The instructor said it would expose claustrophobia and prepare us for diving calmly in low-vis.
Claustrophobia is interesting. In the Navy Scuba class just before mine a submarine qualified candidate, from diesel boats no less, washed out because he got claustrophobic when they bolted him into a deep sea/heavy gear hat with painted/blacked out windows a standard pre-acceptance test. I was fixing a radio nearby (they called the divers intercom a radio because it looked like something the family gathered around in the 1920s). He didnt even get in the water. I couldnt hear what he said, but they sat him down and unscrewed the hat. He was breathing really hard and sweating, but far from out of control.

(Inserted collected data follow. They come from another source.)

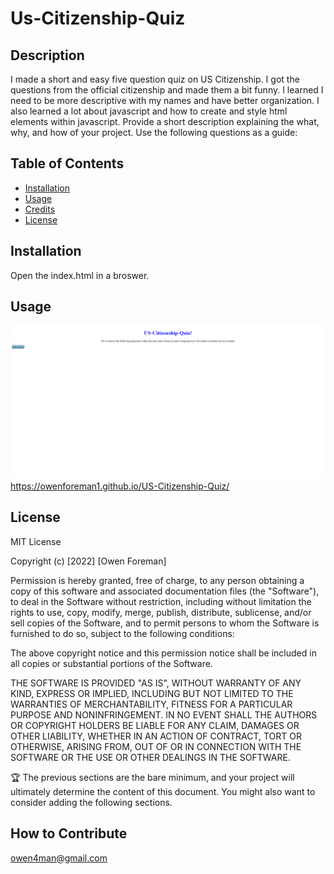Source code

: # Us-Citizenship-Quiz
## Description

I made a short and easy five question quiz on US Citizenship. I got the questions from the official citizenship and made them a bit funny. I learned I need to be more descriptive with my names and have better organization. I also learned a lot about javascript and how to create and style html elements within javascript. 
Provide a short description explaining the what, why, and how of your project. Use the following questions as a guide:

## Table of Contents 

- [Installation](#installation)
- [Usage](#usage)
- [Credits](#credits)
- [License](#license)

## Installation

Open the index.html in a broswer. 

## Usage

![](./images/screencapture-file-C-Users-owen-Desktop-Bootcamp-Homework-Code-Quiz-index-html-2022-03-22-15_57_12.png)
https://owenforeman1.github.io/US-Citizenship-Quiz/

## License

MIT License

Copyright (c) [2022] [Owen Foreman]

Permission is hereby granted, free of charge, to any person obtaining a copy
of this software and associated documentation files (the "Software"), to deal
in the Software without restriction, including without limitation the rights
to use, copy, modify, merge, publish, distribute, sublicense, and/or sell
copies of the Software, and to permit persons to whom the Software is
furnished to do so, subject to the following conditions:

The above copyright notice and this permission notice shall be included in all
copies or substantial portions of the Software.

THE SOFTWARE IS PROVIDED "AS IS", WITHOUT WARRANTY OF ANY KIND, EXPRESS OR
IMPLIED, INCLUDING BUT NOT LIMITED TO THE WARRANTIES OF MERCHANTABILITY,
FITNESS FOR A PARTICULAR PURPOSE AND NONINFRINGEMENT. IN NO EVENT SHALL THE
AUTHORS OR COPYRIGHT HOLDERS BE LIABLE FOR ANY CLAIM, DAMAGES OR OTHER
LIABILITY, WHETHER IN AN ACTION OF CONTRACT, TORT OR OTHERWISE, ARISING FROM,
OUT OF OR IN CONNECTION WITH THE SOFTWARE OR THE USE OR OTHER DEALINGS IN THE
SOFTWARE.

🏆 The previous sections are the bare minimum, and your project will ultimately determine the content of this document. You might also want to consider adding the following sections.

## How to Contribute

owen4man@gmail.com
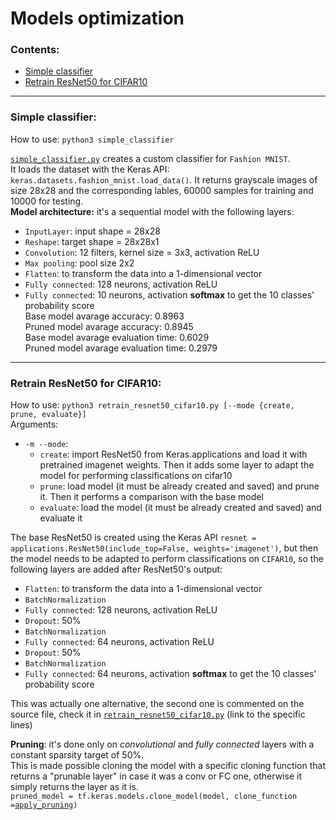# Models optimization
### Contents:
* [Simple classifier](#simple-classifier)
* [Retrain ResNet50 for CIFAR10](#retrain-resnet50-for-cifar10)

---

### Simple classifier:
How to use: `python3 simple_classifier`

[`simple_classifier.py`](simple_classifier.py) creates a custom classifier for `Fashion MNIST`.<br>
It loads the dataset with the Keras API: `keras.datasets.fashion_mnist.load_data()`. It returns grayscale images of size 28x28 and the corresponding lables, 60000 samples for training and 10000 for testing.<br>
**Model architecture:** it's a sequential model with the following layers:
* `InputLayer`: input shape = 28x28
* `Reshape`: target shape = 28x28x1
* `Convolution`: 12 filters, kernel size = 3x3, activation ReLU
* `Max pooling`: pool size 2x2
* `Flatten`: to transform the data into a 1-dimensional vector
* `Fully connected`: 128 neurons, activation ReLU
* `Fully connected`: 10 neurons, activation **softmax** to get the 10 classes' probability score<br>
Base model avarage accuracy: 0.8963<br>
Pruned model avarage accuracy: 0.8945<br>
Base model avarage evaluation time: 0.6029<br>
Pruned model avarage evaluation time: 0.2979<br>

---

### Retrain ResNet50 for CIFAR10:
How to use: `python3 retrain_resnet50_cifar10.py [--mode {create, prune, evaluate}]`<br>
Arguments:
* `-m --mode`:
	* `create`: import ResNet50 from Keras.applications and load it with pretrained imagenet weights. Then it adds some layer to adapt the model for performing classifications on cifar10
	* `prune`: load model (it must be already created and saved) and prune it. Then it performs a comparison with the base model
	* `evaluate`: load the model (it must be already created and saved) and evaluate it

The base ResNet50 is created using the Keras API `resnet = applications.ResNet50(include_top=False, weights='imagenet')`, but then the model needs to be adapted to perform classifications on `CIFAR10`, so the following layers are added after ResNet50's output:
* `Flatten`: to transform the data into a 1-dimensional vector
* `BatchNormalization`
* `Fully connected`: 128 neurons, activation ReLU
* `Dropout`: 50%
* `BatchNormalization`
* `Fully connected`: 64 neurons, activation ReLU
* `Dropout`: 50%
* `BatchNormalization`
* `Fully connected`: 64 neurons, activation **softmax** to get the 10 classes' probability score

This was actually one alternative, the second one is commented on the source file, check it in [`retrain_resnet50_cifar10.py`](retrain_resnet50_cifar10.py#L87-L104) (link to the specific lines)

**Pruning**: it's done only on _convolutional_ and _fully connected_ layers with a constant sparsity target of 50%.<br>
This is made possible cloning the model with a specific cloning function that returns a "prunable layer" in case it was a conv or FC one, otherwise it simply returns the layer as it is.<br>
`pruned_model = tf.keras.models.clone_model(model, clone_function =`[`apply_pruning`](retrain_resnet50_cifar10.py#L124-L134)`)`<br> 
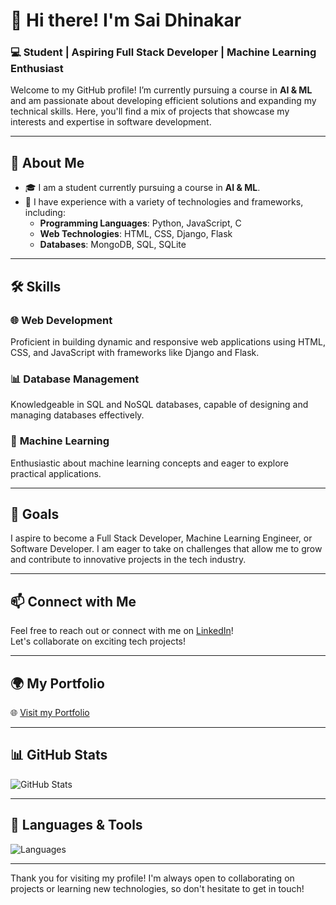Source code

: # 👋 Hi there! I'm **Sai Dhinakar**  
### 💻 Student | Aspiring Full Stack Developer | Machine Learning Enthusiast 

Welcome to my GitHub profile! I’m currently pursuing a course in **AI & ML** and am passionate about developing efficient solutions and expanding my technical skills. Here, you'll find a mix of projects that showcase my interests and expertise in software development.

---

## 🌟 About Me

- 🎓 I am a student currently pursuing a course in **AI & ML**.
- 💼 I have experience with a variety of technologies and frameworks, including:
  - **Programming Languages**: Python, JavaScript, C
  - **Web Technologies**: HTML, CSS, Django, Flask
  - **Databases**: MongoDB, SQL, SQLite

---

## 🛠️ Skills

### 🌐 **Web Development**
Proficient in building dynamic and responsive web applications using HTML, CSS, and JavaScript with frameworks like Django and Flask.

### 📊 **Database Management**
Knowledgeable in SQL and NoSQL databases, capable of designing and managing databases effectively.

### 🤖 **Machine Learning**
Enthusiastic about machine learning concepts and eager to explore practical applications.

---

## 🎯 Goals

I aspire to become a Full Stack Developer, Machine Learning Engineer, or Software Developer. I am eager to take on challenges that allow me to grow and contribute to innovative projects in the tech industry.

---

## 📫 Connect with Me

Feel free to reach out or connect with me on [LinkedIn](https://www.linkedin.com/in/saidhinakar-s)!  
Let's collaborate on exciting tech projects!

---

## 🌍 **My Portfolio**

🌐 [Visit my Portfolio](https://saidhinakar.github.io/Portfolio/)

---

## 📊 **GitHub Stats**  
![GitHub Stats](https://github-readme-stats.vercel.app/api?username=SaiDhinakar-s&show_icons=true&hide_title=true&count_private=true&hide=prs&theme=radical)

---

## 🚀 **Languages & Tools**  
![Languages](https://skillicons.dev/icons?i=python,js,html,css,flask,django,mongodb,sqlite)

---

Thank you for visiting my profile! I'm always open to collaborating on projects or learning new technologies, so don't hesitate to get in touch!
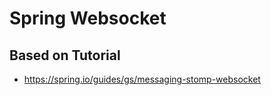 # Spring Websocket

## Based on Tutorial

* https://spring.io/guides/gs/messaging-stomp-websocket


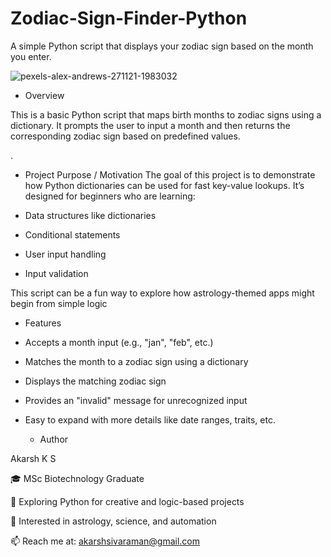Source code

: # Zodiac-Sign-Finder-Python
A simple Python script that displays your zodiac sign based on the month you enter.

![pexels-alex-andrews-271121-1983032](https://github.com/user-attachments/assets/75000490-fb46-4bc8-9ea9-ffa54abb52fd)

* Overview

This is a basic Python script that maps birth months to zodiac signs using a dictionary. It prompts the user to input a month and then returns the corresponding zodiac sign based on predefined values.

.

*  Project Purpose / Motivation
The goal of this project is to demonstrate how Python dictionaries can be used for fast key-value lookups. It’s designed for beginners who are learning:

* Data structures like dictionaries

* Conditional statements

* User input handling

* Input validation
  
This script can be a fun way to explore how astrology-themed apps might begin from simple logic

* Features

* Accepts a month input (e.g., "jan", "feb", etc.)

* Matches the month to a zodiac sign using a dictionary

* Displays the matching zodiac sign

* Provides an "invalid" message for unrecognized input

* Easy to expand with more details like date ranges, traits, etc.

  * Author
  
Akarsh K S

🎓 MSc Biotechnology Graduate

🐍 Exploring Python for creative and logic-based projects

🌌 Interested in astrology, science, and automation

📫 Reach me at: akarshsivaraman@gmail.com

I am not sure if a sub-qualified candidate getting claustic was a first-time event in Navy Diving history, but damn unusual at the very least. I always wondered if they let him back on the boats after that or if maybe it was a subconscious reason he left.
I remember my first, and thus far only, experience with claustrophobia. I was maybe 6 years old and my brothers rolled me up in an old rug. I started to freak when I heard them laughing. Possibly out of little brother stubbornness, I figured out that I wasnt going to die or give them the satisfaction. The dread immediately melted away, I quit yelling, and waited for them to unroll me hoping all the time they were horribly disappointed. I guess it cured me.